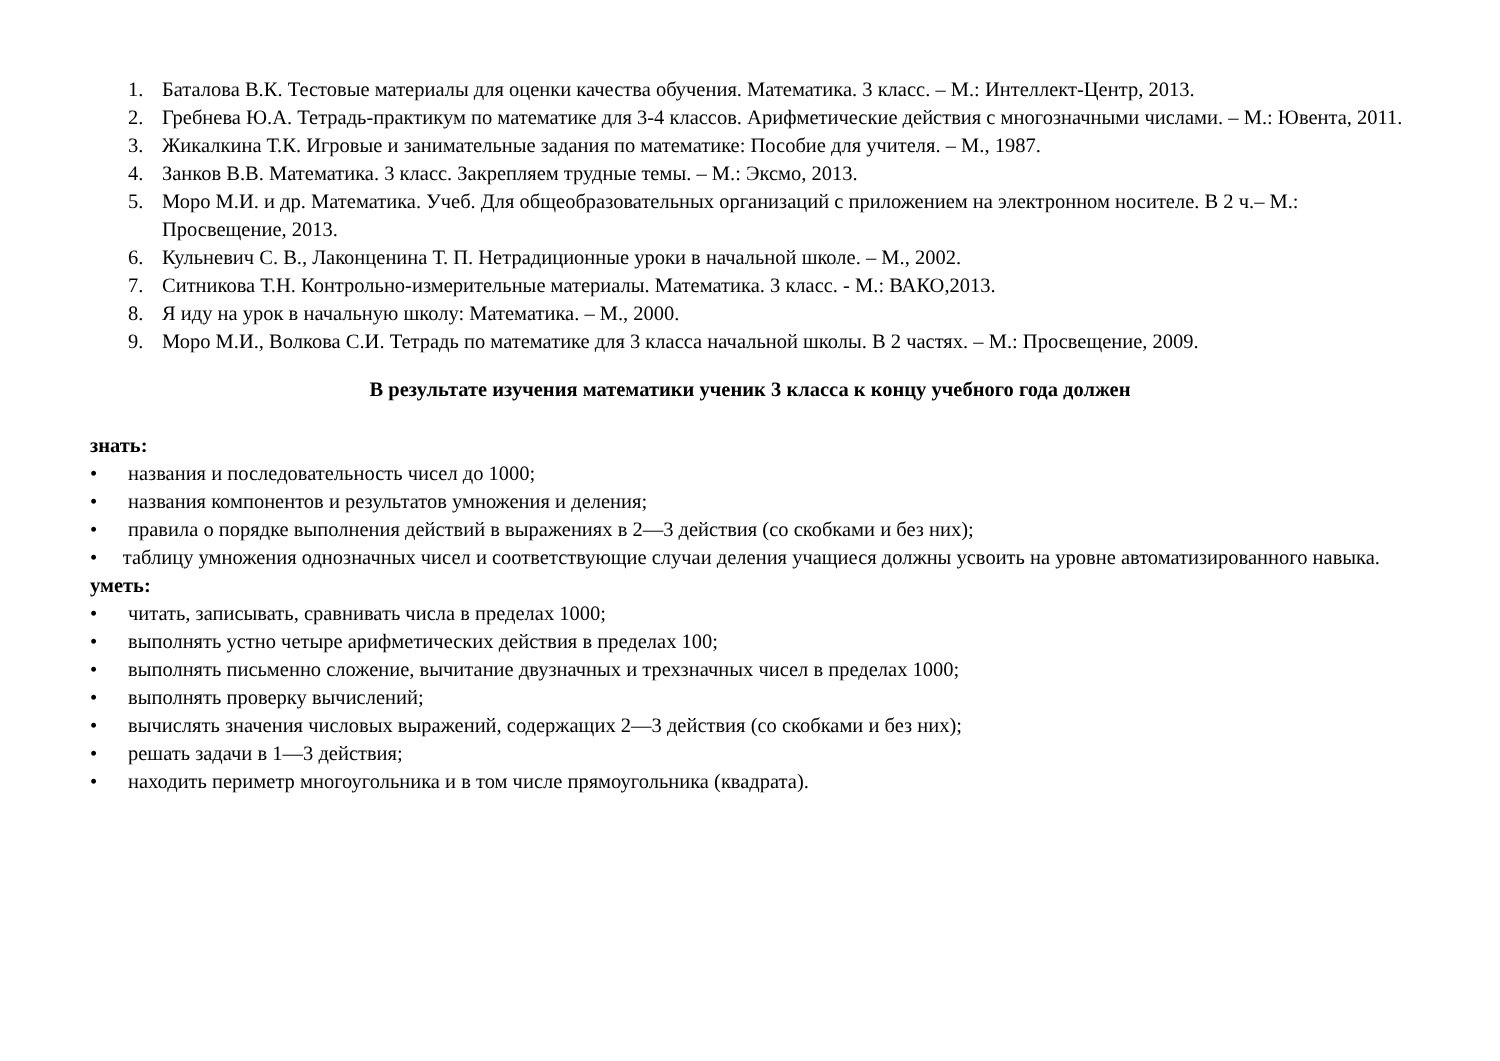1. Баталова В.К. Тестовые материалы для оценки качества обучения. Математика. 3 класс. – М.: Интеллект-Центр, 2013.
2. Гребнева Ю.А. Тетрадь-практикум по математике для 3-4 классов. Арифметические действия с многозначными числами. – М.: Ювента, 2011.
3. Жикалкина Т.К. Игровые и занимательные задания по математике: Пособие для учителя. – М., 1987.
4. Занков В.В. Математика. 3 класс. Закрепляем трудные темы. – М.: Эксмо, 2013.
5. Моро М.И. и др. Математика. Учеб. Для общеобразовательных организаций с приложением на электронном носителе. В 2 ч.– М.: Просвещение, 2013.
6. Кульневич С. В., Лаконценина Т. П. Нетрадиционные уроки в начальной школе. – М., 2002.
7. Ситникова Т.Н. Контрольно-измерительные материалы. Математика. 3 класс. - М.: ВАКО,2013.
8. Я иду на урок в начальную школу: Математика. – М., 2000.
9. Моро М.И., Волкова С.И. Тетрадь по математике для 3 класса начальной школы. В 2 частях. – М.: Просвещение, 2009.
В результате изучения математики ученик 3 класса к концу учебного года должен
знать:
• названия и последовательность чисел до 1000;
• названия компонентов и результатов умножения и деления;
• правила о порядке выполнения действий в выражениях в 2—3 действия (со скобками и без них);
• таблицу умножения однозначных чисел и соответствующие случаи деления учащиеся должны усвоить на уровне автоматизированного навыка.
уметь:
• читать, записывать, сравнивать числа в пределах 1000;
• выполнять устно четыре арифметических действия в пределах 100;
• выполнять письменно сложение, вычитание двузначных и трехзначных чисел в пределах 1000;
• выполнять проверку вычислений;
• вычислять значения числовых выражений, содержащих 2—3 действия (со скобками и без них);
• решать задачи в 1—3 действия;
• находить периметр многоугольника и в том числе прямоугольника (квадрата).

==*==

Activity: Your answer should be the lines from the one containing "содержащих 2—3 действия (со скобками и без них);" through the last line of the records, repeated exactly and with nothing added.

Exercise answer:
• вычислять значения числовых выражений, содержащих 2—3 действия (со скобками и без них);
• решать задачи в 1—3 действия;
• находить периметр многоугольника и в том числе прямоугольника (квадрата).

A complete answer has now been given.